Uptrace: Querying Metrics
TIP
To learn about metrics, see OpenTelemetry Metrics documentation.
Uptrace provides a powerful query language that supports joining, grouping, and aggregating multiple metrics in a single query.
Uptrace aims to be compatible with the Prometheus query language while extending it in a meaningful way. If you're already familiar with PromQL, read this to learn how Uptrace is different .
Writing queries
Uptrace allows you to create dashboards using UI or YAML configuration files. This documentation uses the more compact YAML format, but you can achieve the same with the UI.
YAML:
metrics:
- postgresql_backends as $backends
query:
- $backends
UI:
You can find the existing dashboard templates on GitHub.
Aliases
Because metric names can be quite long, Uptrace requires you to provide a short metric alias that must start with the dollar sign:
metrics:
# metric aliases always start with the dollar sign
- system_filesystem_usage as $fs_usage
- system_network_packets as $packets
You must then use the alias instead of the metric name when writing queries:
query:
- sum($fs_usage)
Uptrace also allows to specify an alias for expressions:
query:
- $fs_usage{state="used"} as used_space
- $fs_usage{host_name='host1', device='/dev/sdd1'} as host1_sdd1
You can then reference the expression using the alias:
metrics:
- service_cache_redis as $redis
query:
- $redis{type="hits"} as hits
- $redis{type="misses"} as misses
- hits / (hits + misses) as hit_rate
Grouping
Uptrace allows to customize grouping on the metric and function level:
$metric by (attr1, attr2)
sum($metric by (attr1, attr2))
avg(sum($metric by (attr1, attr2)) by (attr1))
You can also specify grouping for the whole expression:
$metric1 by (type) / $metric2 group by host_name
# The same.
$metric1 by (type, host_name) / $metric2 by (host_name)
And for the whole query affecting all expressions:
$metric1 | metric2 | group by host_name
# The same using expression-wide grouping.
$metric1 group by host_name | $metric2 group by host_name
# Or custom grouping.
$metric1 by (host_name) | $metric2 by (host_name)
Manipulating attributes
You can rename attributes like this:
$metric1 by (deployment_environment as env, service_name as service)
$metric1 | group by deployment_environment as env, service_name as service
To manipulate attribute values, you can use replace
and replaceRegexp
functions:
group by replace(host_name, 'uptrace-prod-', '') as host
group by replaceRegexp(host, `^`, 'prefix ') as host
group by replaceRegexp(host, `$`, ' suffix') as host
To change strings case, use upper
and lower
functions:
group by lower(host_name) as host
group by upper(host_name) as host
You can also use a regexp to extract a substring from the attribute value:
group by extract(host_name, `^uptrace-prod-(\w+)$`) as host
Filtering
Uptrace supports all the same filters just like PromQL:
node_cpu_seconds_total{cpu="0",mode="idle"}
node_cpu_seconds_total{cpu!="0",mode~"user|system"}
In addition, you can also add global filters that affect all expressions:
$metric1 | $metric2 | where host = "myhost" | where service = "myservice"

▸ Given information
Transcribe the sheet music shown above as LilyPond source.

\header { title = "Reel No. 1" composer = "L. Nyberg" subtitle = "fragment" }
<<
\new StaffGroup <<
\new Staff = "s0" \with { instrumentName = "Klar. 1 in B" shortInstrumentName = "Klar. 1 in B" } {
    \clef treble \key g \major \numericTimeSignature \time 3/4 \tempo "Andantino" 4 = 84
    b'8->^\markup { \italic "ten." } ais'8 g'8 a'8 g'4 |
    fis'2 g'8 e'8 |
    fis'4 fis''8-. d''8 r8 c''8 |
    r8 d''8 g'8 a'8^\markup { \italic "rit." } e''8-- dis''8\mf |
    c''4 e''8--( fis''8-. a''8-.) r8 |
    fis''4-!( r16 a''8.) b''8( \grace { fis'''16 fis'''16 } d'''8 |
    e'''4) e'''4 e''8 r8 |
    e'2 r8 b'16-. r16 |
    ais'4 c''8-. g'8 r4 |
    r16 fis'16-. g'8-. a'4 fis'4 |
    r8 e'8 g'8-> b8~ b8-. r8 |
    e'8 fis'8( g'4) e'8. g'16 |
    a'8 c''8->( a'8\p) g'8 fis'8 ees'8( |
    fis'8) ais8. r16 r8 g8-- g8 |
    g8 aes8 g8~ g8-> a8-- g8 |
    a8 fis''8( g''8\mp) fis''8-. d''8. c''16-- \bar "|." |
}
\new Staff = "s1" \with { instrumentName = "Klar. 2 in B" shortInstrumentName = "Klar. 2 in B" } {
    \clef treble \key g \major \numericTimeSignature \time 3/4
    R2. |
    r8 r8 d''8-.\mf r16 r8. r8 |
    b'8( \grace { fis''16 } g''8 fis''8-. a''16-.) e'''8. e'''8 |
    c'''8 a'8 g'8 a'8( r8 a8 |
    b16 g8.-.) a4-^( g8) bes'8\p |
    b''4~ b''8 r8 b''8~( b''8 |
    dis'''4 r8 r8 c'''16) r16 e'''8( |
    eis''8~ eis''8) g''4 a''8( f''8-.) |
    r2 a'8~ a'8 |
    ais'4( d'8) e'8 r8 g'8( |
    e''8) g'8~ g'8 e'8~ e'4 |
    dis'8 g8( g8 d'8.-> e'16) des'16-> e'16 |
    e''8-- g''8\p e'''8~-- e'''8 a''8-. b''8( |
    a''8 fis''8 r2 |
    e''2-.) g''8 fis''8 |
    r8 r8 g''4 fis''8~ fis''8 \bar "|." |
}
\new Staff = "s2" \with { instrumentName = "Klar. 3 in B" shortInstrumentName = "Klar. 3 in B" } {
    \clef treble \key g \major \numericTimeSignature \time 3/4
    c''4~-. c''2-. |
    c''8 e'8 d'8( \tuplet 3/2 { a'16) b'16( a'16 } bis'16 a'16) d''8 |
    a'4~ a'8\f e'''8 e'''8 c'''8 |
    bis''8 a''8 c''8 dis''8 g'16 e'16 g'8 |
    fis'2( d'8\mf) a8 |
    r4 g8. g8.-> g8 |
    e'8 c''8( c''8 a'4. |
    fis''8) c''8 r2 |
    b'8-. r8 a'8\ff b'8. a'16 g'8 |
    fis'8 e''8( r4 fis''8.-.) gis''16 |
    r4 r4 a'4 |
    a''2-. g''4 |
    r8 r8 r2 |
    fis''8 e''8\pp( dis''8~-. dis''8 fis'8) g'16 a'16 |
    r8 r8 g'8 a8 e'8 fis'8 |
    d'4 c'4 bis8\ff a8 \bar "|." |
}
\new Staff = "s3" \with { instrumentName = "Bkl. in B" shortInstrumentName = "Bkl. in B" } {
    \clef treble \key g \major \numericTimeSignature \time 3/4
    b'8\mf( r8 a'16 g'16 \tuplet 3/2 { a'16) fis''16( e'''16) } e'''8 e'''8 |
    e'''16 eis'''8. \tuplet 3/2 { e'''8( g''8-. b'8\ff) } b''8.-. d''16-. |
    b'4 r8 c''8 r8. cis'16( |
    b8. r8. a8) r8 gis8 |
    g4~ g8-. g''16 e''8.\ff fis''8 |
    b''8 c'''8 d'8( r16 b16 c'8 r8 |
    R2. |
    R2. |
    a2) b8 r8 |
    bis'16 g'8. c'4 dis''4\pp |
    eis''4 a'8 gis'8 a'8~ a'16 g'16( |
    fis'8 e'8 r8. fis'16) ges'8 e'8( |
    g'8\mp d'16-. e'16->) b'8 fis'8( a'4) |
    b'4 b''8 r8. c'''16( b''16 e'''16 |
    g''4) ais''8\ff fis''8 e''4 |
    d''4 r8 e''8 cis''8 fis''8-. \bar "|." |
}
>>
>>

▸ Set exercise
Decide whether each statement agrees with the Uptrace page on querying metrics, and for each one answer yes or no and quote the words from that page that settle it.
1. A metric alias must begin with the dollar sign.
2. The documentation shows its examples through the UI rather than in YAML.
3. Global filters apply only to the first expression in a query.

▸ Written solution
1. Yes: "a short metric alias that must start with the dollar sign"
2. No: "This documentation uses the more compact YAML format"
3. No: "global filters that affect all expressions"